Sales of Guinness skyrocket; Plastic-Paddy pubs hand out shamrocked tat to anyone who drinks twenty pints of the old craic-juice. In bars everywhere, folksy cardboard leprechauns with articulating limbs are hung around as decorations, and bent by punters into hilarious attitudes. The humble spud, its price hiked, acquires a Today's Special cult status; the Irish eyes have it.
Into this spume-filled cauldron of culture, fighting, religious fervour and drunkenness, we introduce another dimension. Music to make your dog howl.
I love Irish traditional music. I've played it for years, and enjoy the company of those who play it. To listen to at home, I've a collection of beautiful, exciting songs and tunes. But what I find utterly toe-curling are the Irish standards, those terrible songs which every Paddy's Night get thrashed to death. 'Irish Rover'. 'Wild Rover'. 'Gypsy Rover'. And the all-time worst: 'Leaving of Liverpool'.

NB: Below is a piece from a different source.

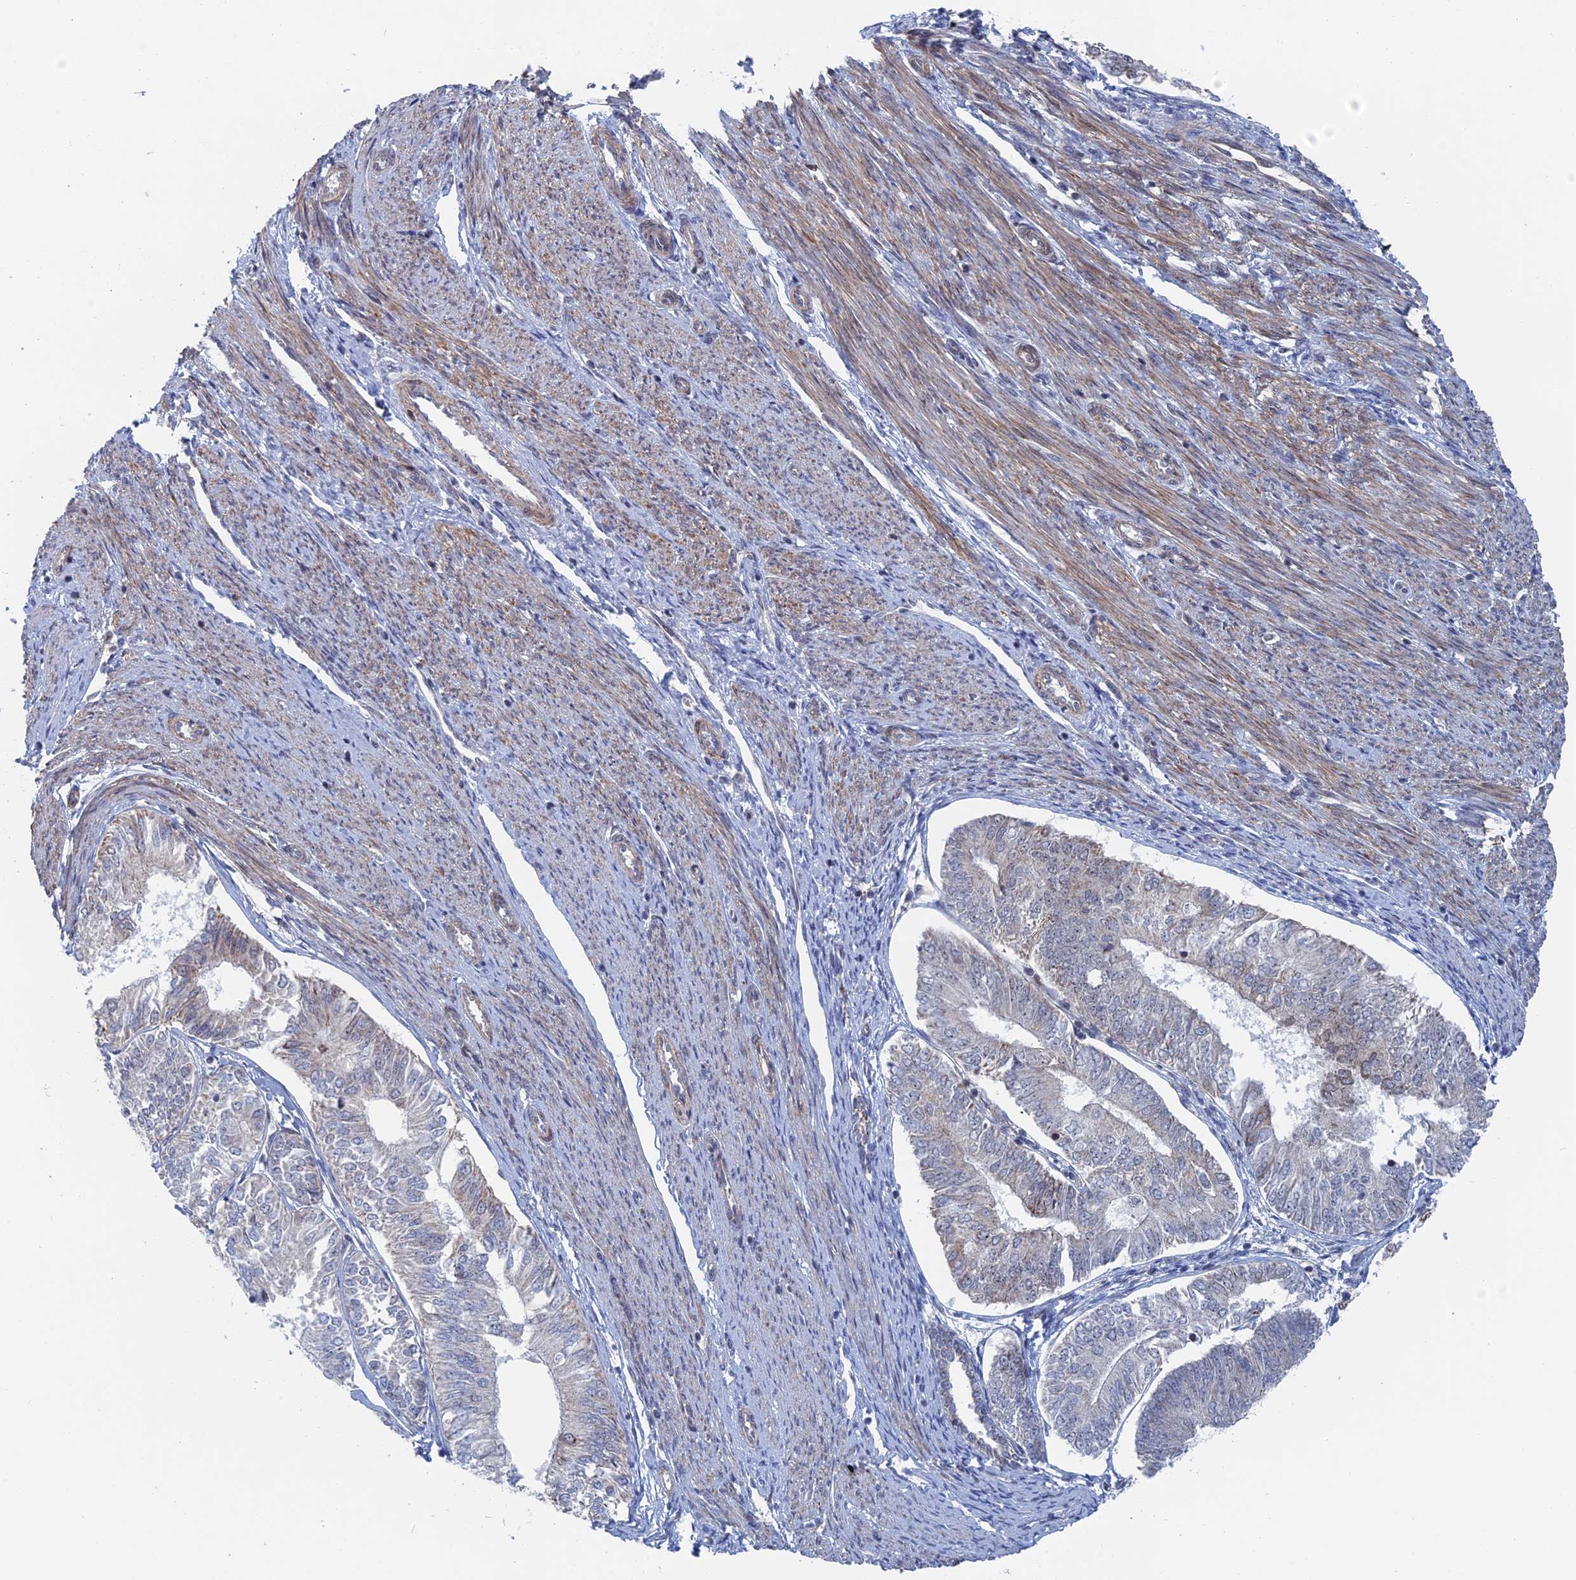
{"staining": {"intensity": "weak", "quantity": "<25%", "location": "cytoplasmic/membranous"}, "tissue": "endometrial cancer", "cell_type": "Tumor cells", "image_type": "cancer", "snomed": [{"axis": "morphology", "description": "Adenocarcinoma, NOS"}, {"axis": "topography", "description": "Endometrium"}], "caption": "A photomicrograph of human endometrial cancer (adenocarcinoma) is negative for staining in tumor cells.", "gene": "IL7", "patient": {"sex": "female", "age": 58}}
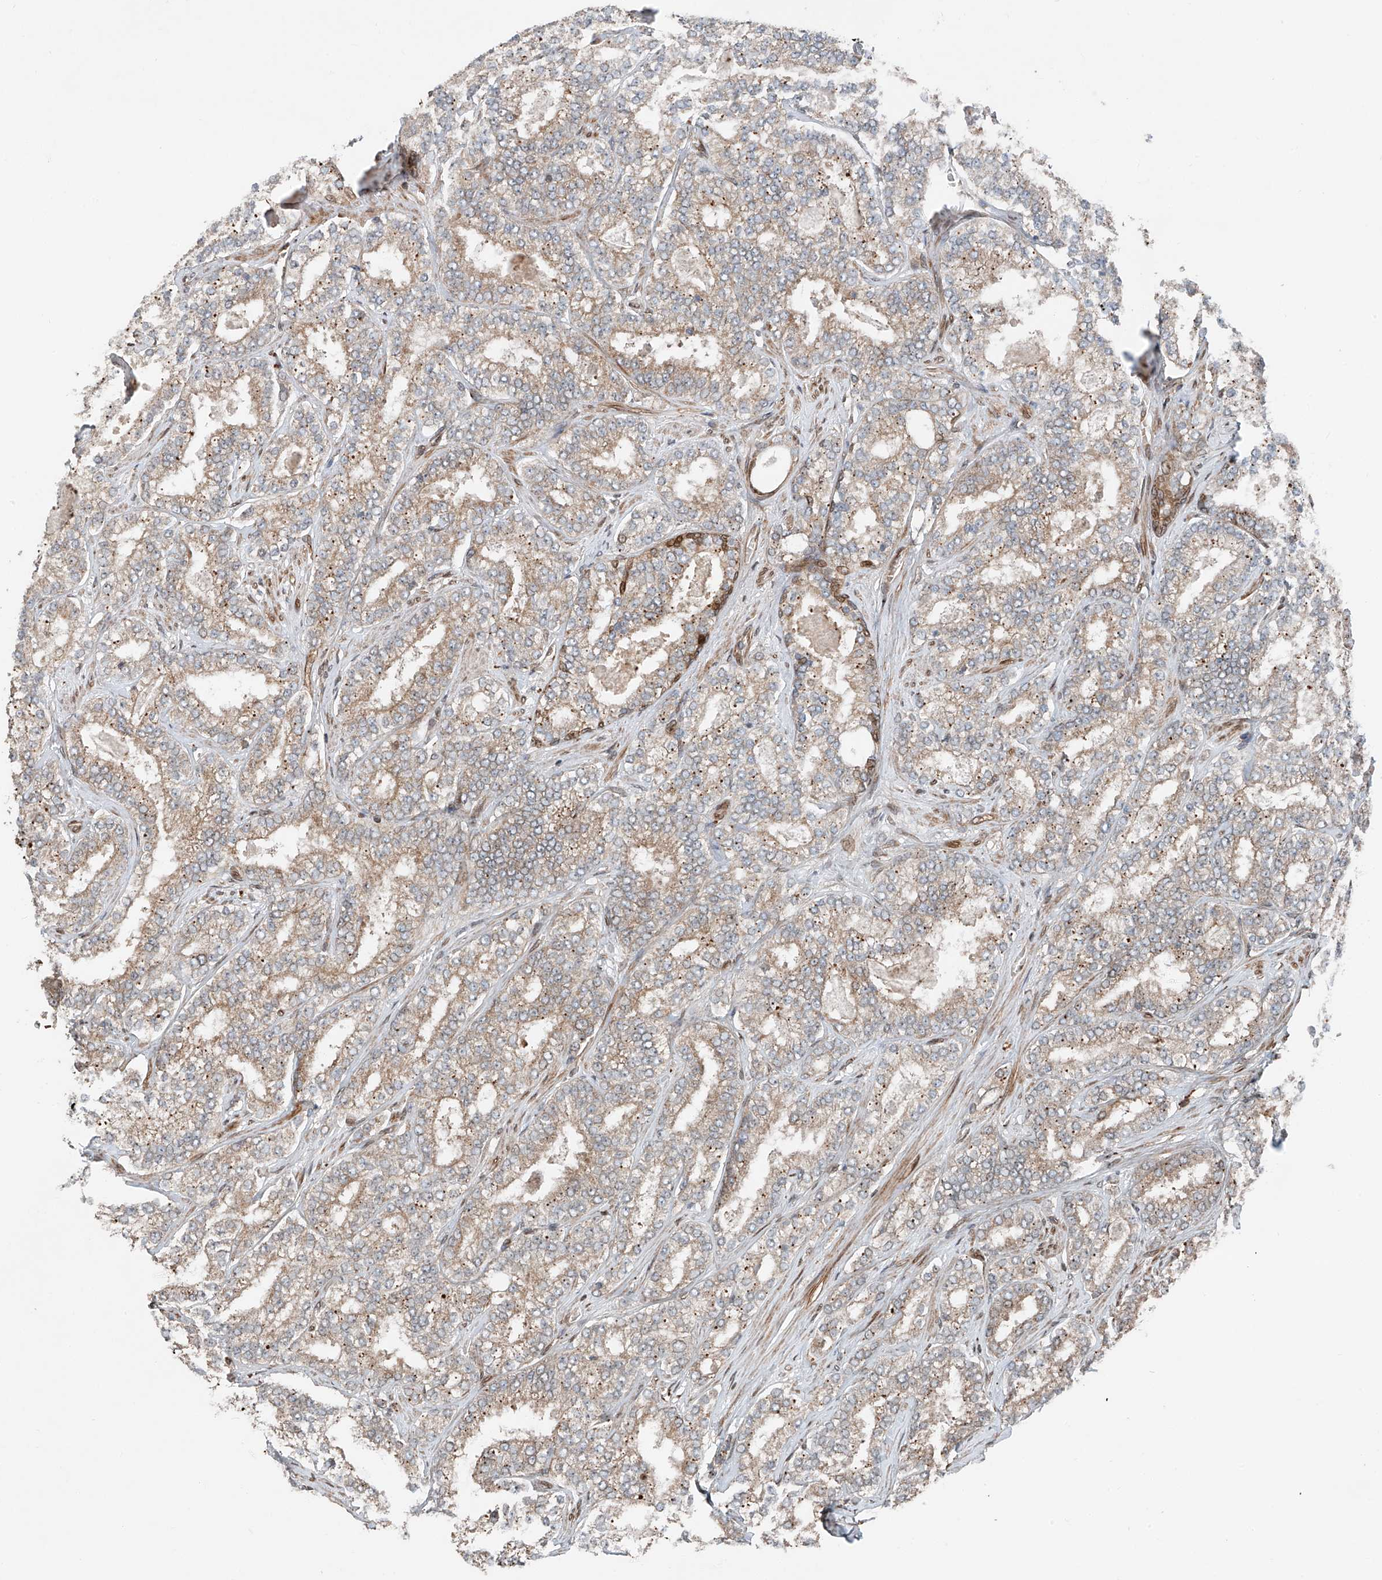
{"staining": {"intensity": "weak", "quantity": ">75%", "location": "cytoplasmic/membranous"}, "tissue": "prostate cancer", "cell_type": "Tumor cells", "image_type": "cancer", "snomed": [{"axis": "morphology", "description": "Normal tissue, NOS"}, {"axis": "morphology", "description": "Adenocarcinoma, High grade"}, {"axis": "topography", "description": "Prostate"}], "caption": "A brown stain highlights weak cytoplasmic/membranous expression of a protein in adenocarcinoma (high-grade) (prostate) tumor cells.", "gene": "CEP162", "patient": {"sex": "male", "age": 83}}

Why do I hate them so? Because they appear on oxymoronic CDs such as 'The Essential Foster and Allen'. Because they're mawkish slop. Because I've been driven quite mad by hearing them sung, or dribbled, year after year, by sweating pissed people in bars who want to be everyone's friend.
So this year let's really search our hearts, make an effort and learn some new songs to bawl out. Come round to my place, I've got the really good stuff.